É tanta mentira que o povo Bolsominion parece não enxergar que é verdade: sequestrando crianças para o palanque, para espetáculos de horrenda demagogia, Bolsonaro ensinou crianças o gesto de atirar um arma de fogo, enquanto sugeriu que o ECA (Estatuto da Criança e do Adolescente) fosse rasgado e “jogado na latrina”. Esse é o monstro que vocês alimentaram e empoderaram, eleitores do Coiso!

Tudo isso desenha um cenário pavoroso, horripilante, de censura e cerceamento contra artistas, professores, jornalistas, ativistas, lideranças juvenis, quilombolas e indígenas.

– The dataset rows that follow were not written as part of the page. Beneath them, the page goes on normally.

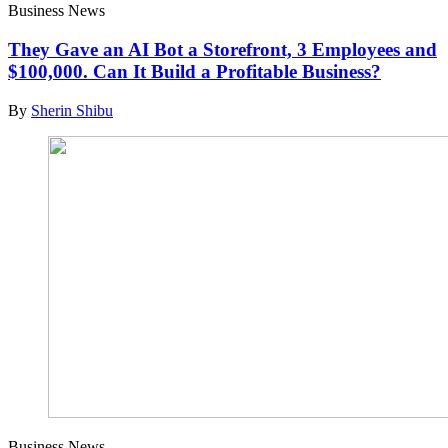
Business News
They Gave an AI Bot a Storefront, 3 Employees and
$100,000. Can It Build a Profitable Business?
By
Sherin Shibu
Business News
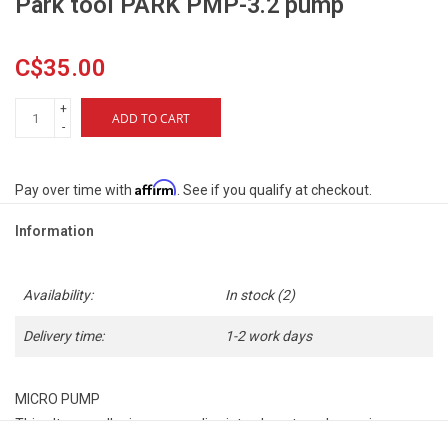
Park tool PARK PMP-3.2 pump
C$35.00
+
ADD TO CART
-
Affirm
Pay over time with
. See if you qualify at checkout.
Information
Availability:
In stock
(2)
Delivery time:
1-2 work days
MICRO PUMP
This ultra-small micro pump slips into almost any bag or jersey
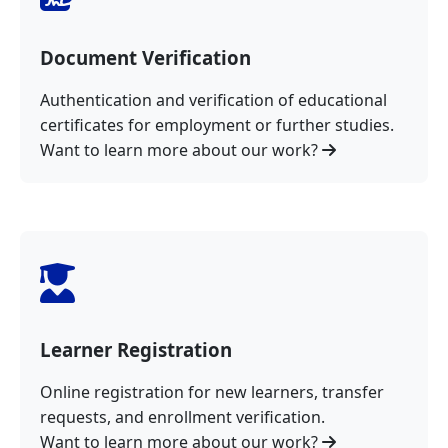
Document Verification
Authentication and verification of educational
certificates for employment or further studies.
Want to learn more about our work?
Learner Registration
Online registration for new learners, transfer
requests, and enrollment verification.
Want to learn more about our work?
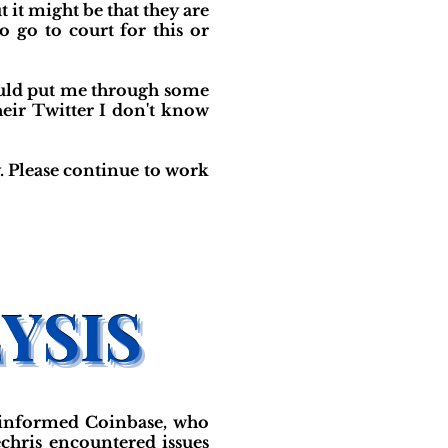
 it might be that they are
 go to court for this or
ould put me through some
heir Twitter I don't know
. Please continue to work
 informed Coinbase, who
hris encountered issues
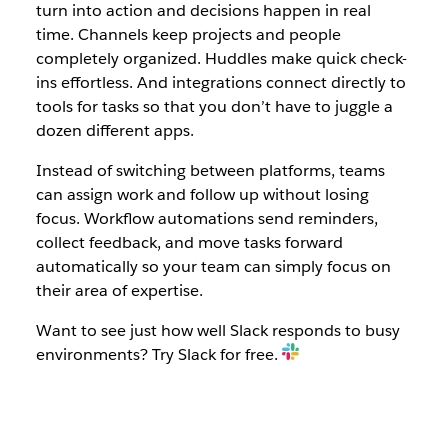
turn into action and decisions happen in real
time. Channels keep projects and people
completely organized. Huddles make quick check-
ins effortless. And integrations connect directly to
tools for tasks so that you don’t have to juggle a
dozen different apps.
Instead of switching between platforms, teams
can assign work and follow up without losing
focus. Workflow automations send reminders,
collect feedback, and move tasks forward
automatically so your team can simply focus on
their area of expertise.
Want to see just how well Slack responds to busy
environments? Try Slack for free.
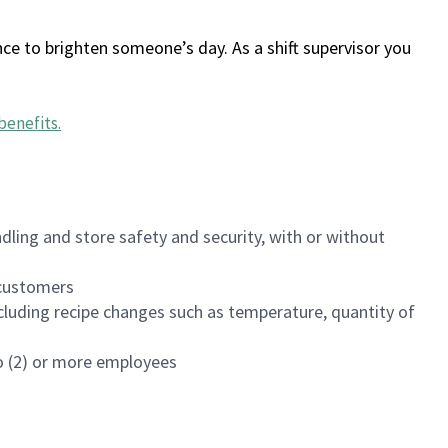
ce to brighten someone’s day. As a shift supervisor you
benefits
.
dling and store safety and security, with or without
f customers
luding recipe changes such as temperature, quantity of
wo (2) or more employees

Trata-se do silenciamento autoritário da diversidade social que, em uma democracia autêntica, é justamente aquilo que nos consagramos para que floresça. Os gorilas querem pisotear com seus tanques e tropas todo o salutar florescimento de nossa plural diversidade.

Se Pinochet é o “modelo de tirano” do passado que Bolsonaro/Guedes usam como espelho, como ditador a mimetizar, não faltam aqueles que localizam no presente histórico um sujeito que, como chefe-de-Estado, tem muitas analogias com Bolsonaro: é Duterte, presidente das Filipinas. Por lá, Duterte utiliza-se da “Guerra às Drogas” como instrumento principal de sua necropolítica, e nós sabemos bem que isso também acontece no Brasil e agora tende a piorar. É o que indicam relatórios de organizações como Anistia Internacional e as pesquisas de antropológos, criminalistas e cientistas sociais como Luiz Eduardo Soares.

Com esta “triste escolha”, a eleição de um fascista, racista, misógino, homofóbico, elitista, armamentista e brutal ditador como Bolsonaro, o Brasil se torna um dos epicentros globais de um experimento de necropolítica encabeçado pela extrema-direita. Empoderada nos EUA de Trump, na Turquia de Erdogan, nas Filipinas de Duterte, esta ditadura neoliberal teocrática à brasileira vem para instaurar um pesadelo para os direitos humanos, ameaçados de entrar em total colapso diante da disseminação do terrorismo de Estado – ou seja, do “estado de exceção” transformado em prática permanente. A regressão coletiva rumo à guerra de todos contra todos Hobbesiana. A guerra civil. Que já explode desde o Rio, epicentro dessa épica e colossal tragédia.

A necropolítica, acredito, está muito conectada com um certo fundamentalismo religioso, uma adesão fanática a uma fé que faz morte uma figura da redenção, porta de entrada para um possível paraíso, e por isso sacralizada pelo jihadista, pelo kamicase, pelo homem-bomba, mas também por aquele que, metido a messias, pretende redimir os pecados do mundo pelo uso da violência.

O culto da violência misturado ao fanatismo religioso é algo que dá contornos também de épico religioso a nosso drama nacional – e o que vem à memória é o massacre final de Antonio Conselheiro em Canudos, a chacina dos trabalhadores rurais sem Terra em Eldorado dos Carajás, a matança de presos no Carandiru ou as recorrentes carnificinas nas favelas do Rio como emblemas do que está por vir. Estejam certos que todas as vossas Bíblias estão e estarão sujas de muito sangue humano derramado sem razão.

Sou ateu de todo e qualquer deus… mas que há Bestas do Apocalipse, isso há, não há como negar!

Sou ateu de todo e qualquer messias… mas que há Messias mais falsos do que outros, isso há, ah como isso há!

Sempre achei besteira imaginar o diabólico como algo sobrenatural, sendo tão óbvio que o âmbito terreno é onde ele exerce o seu domínio, a sua ação incansável, o satânico trabalho de separar, desunir e entregar a Tânatos a carne pulsante dos vivos para que ele os triture. Mas Eros, triturado, assim como Dionísio sempre dilacerado, há de renascer, à la Fênix, de todas as cinzas.

“Pois os tais são falsos apóstolos, obreiros fraudulentos, disfarçando-se em apóstolos de Cristo. E não é de admirar, porque o próprio Satanás se disfarça em anjo de luz. Não é muito, pois, que também os seus ministros se disfarcem em ministros da justiça.” (2) Coríntios 11:13-15

É verdade: o inverno é deles. Mas a primavera será nossa.